Het tweede boek Koningen
1 Na de dood van Achab kwam Moab+ tegen Israël in opstand.
2 Op een gegeven moment viel Aha̱zia door het traliewerk van zijn dakvertrek in Sama̱ria, en hij raakte gewond. Hij stuurde daarom boodschappers op weg en zei tegen ze: ‘Ga Baäl-Ze̱bub, de god van E̱kron,+ raadplegen en vraag of ik van deze verwondingen zal herstellen.’+ 3 Maar de engel van Jehovah zei tegen de Tisbiet Eli̱a:*+ ‘Ga de boodschappers van de koning van Sama̱ria tegemoet en zeg tegen ze: “Jullie gaan Baäl-Ze̱bub, de god van E̱kron, raadplegen alsof er geen God in Israël is.+ 4 Daarom zegt Jehovah: ‘Je zult niet meer opstaan van het bed waar je nu op ligt, maar je zult zeker sterven.’”’ Daarna vertrok Eli̱a.
5 Toen de boodschappers bij de koning terugkwamen, zei hij meteen tegen ze: ‘Waarom zijn jullie al terug?’ 6 Ze antwoordden: ‘Er kwam ons een man tegemoet die tegen ons zei: “Ga terug naar de koning die jullie heeft gestuurd en zeg tegen hem: ‘Dit zegt Jehovah: “Je laat Baäl-Ze̱bub, de god van E̱kron, raadplegen alsof er geen God in Israël is. Daarom zul je niet meer opstaan van het bed waar je nu op ligt, maar je zult zeker sterven.”’”’+ 7 Daarop vroeg hij: ‘Hoe zag de man eruit die jullie tegemoetkwam en dat tegen jullie zei?’ 8 Ze zeiden tegen hem: ‘Het was een man met een haren mantel+ en een leren gordel om zijn middel.’+ Meteen zei hij: ‘Het was de Tisbiet Eli̱a.’
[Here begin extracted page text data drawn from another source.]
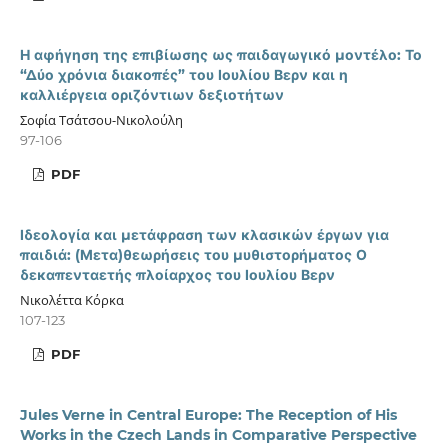
Η αφήγηση της επιβίωσης ως παιδαγωγικό μοντέλο: Το
“Δύο χρόνια διακοπές” του Ιουλίου Βερν και η
καλλιέργεια οριζόντιων δεξιοτήτων
Σοφία Τσάτσου-Νικολούλη
97-106
PDF
Ιδεολογία και μετάφραση των κλασικών έργων για
παιδιά: (Μετα)θεωρήσεις του μυθιστορήματος Ο
δεκαπενταετής πλοίαρχος του Ιουλίου Βερν
Νικολέττα Κόρκα
107-123
PDF
Jules Verne in Central Europe: The Reception of His
Works in the Czech Lands in Comparative Perspective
9 De koning stuurde daarna een aanvoerder van 50 soldaten met zijn mannen naar hem toe. Hij trof Eli̱a terwijl die op de top van de berg zat. Hij zei tegen hem: ‘Man van de ware God,+ de koning zegt: “Kom naar beneden.”’ 10 Maar Eli̱a antwoordde de aanvoerder: ‘Als ik een man van God ben, laat er dan vuur uit de hemel komen+ en jou en je 50 mannen verteren.’ Toen kwam er vuur uit de hemel dat hem en zijn 50 mannen verteerde.
11 De koning stuurde nog een aanvoerder van 50 soldaten met zijn mannen naar hem toe. Hij zei tegen hem: ‘Man van de ware God, dit zegt de koning: “Kom snel naar beneden.”’ 12 Maar Eli̱a antwoordde: ‘Als ik een man van de ware God ben, laat er dan vuur uit de hemel komen en jou en je 50 mannen verteren.’ Toen kwam er vuur van God uit de hemel dat hem en zijn 50 mannen verteerde.
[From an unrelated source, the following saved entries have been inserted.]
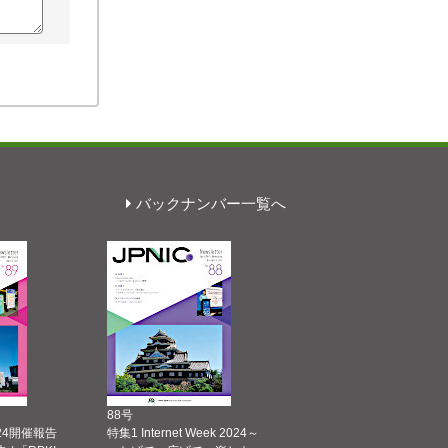
バックナンバー一覧へ
88号
 2024開催報告
特集1 Internet Week 2024～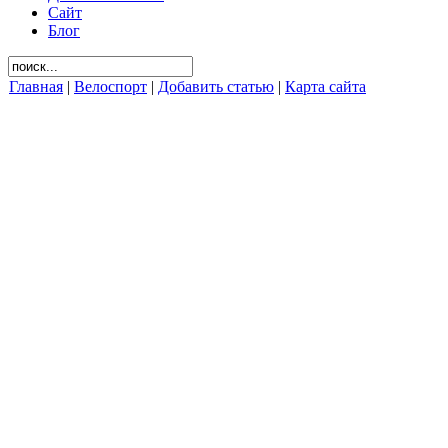
Сайт
Блог
Главная
|
Велоспорт
|
Добавить статью
|
Карта сайта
13 Vervolgens stuurde de koning een derde aanvoerder van 50 soldaten met zijn mannen. Maar toen de derde aanvoerder bij Eli̱a kwam, knielde hij voor hem neer en smeekte: ‘Man van de ware God, laat mijn leven* en het leven* van deze 50 dienaren van u alstublieft kostbaar zijn in uw ogen. 14 Vuur uit de hemel heeft de twee vorige aanvoerders en hun groepen van 50 verteerd, maar laat mijn leven* kostbaar zijn in uw ogen.’
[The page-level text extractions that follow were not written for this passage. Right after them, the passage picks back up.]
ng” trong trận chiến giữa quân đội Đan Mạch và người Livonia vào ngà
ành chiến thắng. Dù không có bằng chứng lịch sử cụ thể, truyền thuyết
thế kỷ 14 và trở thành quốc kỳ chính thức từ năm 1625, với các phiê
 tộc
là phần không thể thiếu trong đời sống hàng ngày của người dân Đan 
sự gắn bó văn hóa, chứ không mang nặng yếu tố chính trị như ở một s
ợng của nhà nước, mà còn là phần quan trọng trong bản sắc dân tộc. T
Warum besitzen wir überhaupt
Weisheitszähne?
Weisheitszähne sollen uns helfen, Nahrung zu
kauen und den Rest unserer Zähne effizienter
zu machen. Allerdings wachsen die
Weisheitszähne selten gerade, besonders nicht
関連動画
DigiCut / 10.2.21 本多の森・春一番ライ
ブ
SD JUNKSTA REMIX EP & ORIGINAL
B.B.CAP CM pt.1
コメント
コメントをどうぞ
15 Toen zei de engel van Jehovah tegen Eli̱a: ‘Ga met hem mee. Wees niet bang voor hem.’ Hij stond dus op en ging met hem mee naar de koning. 16 Eli̱a zei tegen de koning: ‘Dit zegt Jehovah: “Je hebt boodschappers gestuurd om Baäl-Ze̱bub, de god van E̱kron,+ te raadplegen. Is er soms geen God in Israël?+ Waarom heb je hem niet geraadpleegd? Daarom zul je niet meer opstaan van het bed waar je nu op ligt, maar je zult zeker sterven.”’ 17 Daarna stierf hij, in overeenstemming met het woord van Jehovah via Eli̱a. Omdat hij geen zoon had, volgde Joram*+ hem als koning op, in het tweede jaar van koning Joram+ van Juda, de zoon van Josafat.
18 De rest van de geschiedenis van Aha̱zia,+ wat hij heeft gedaan, is opgeschreven in het boek met historische verslagen van de koningen van Israël.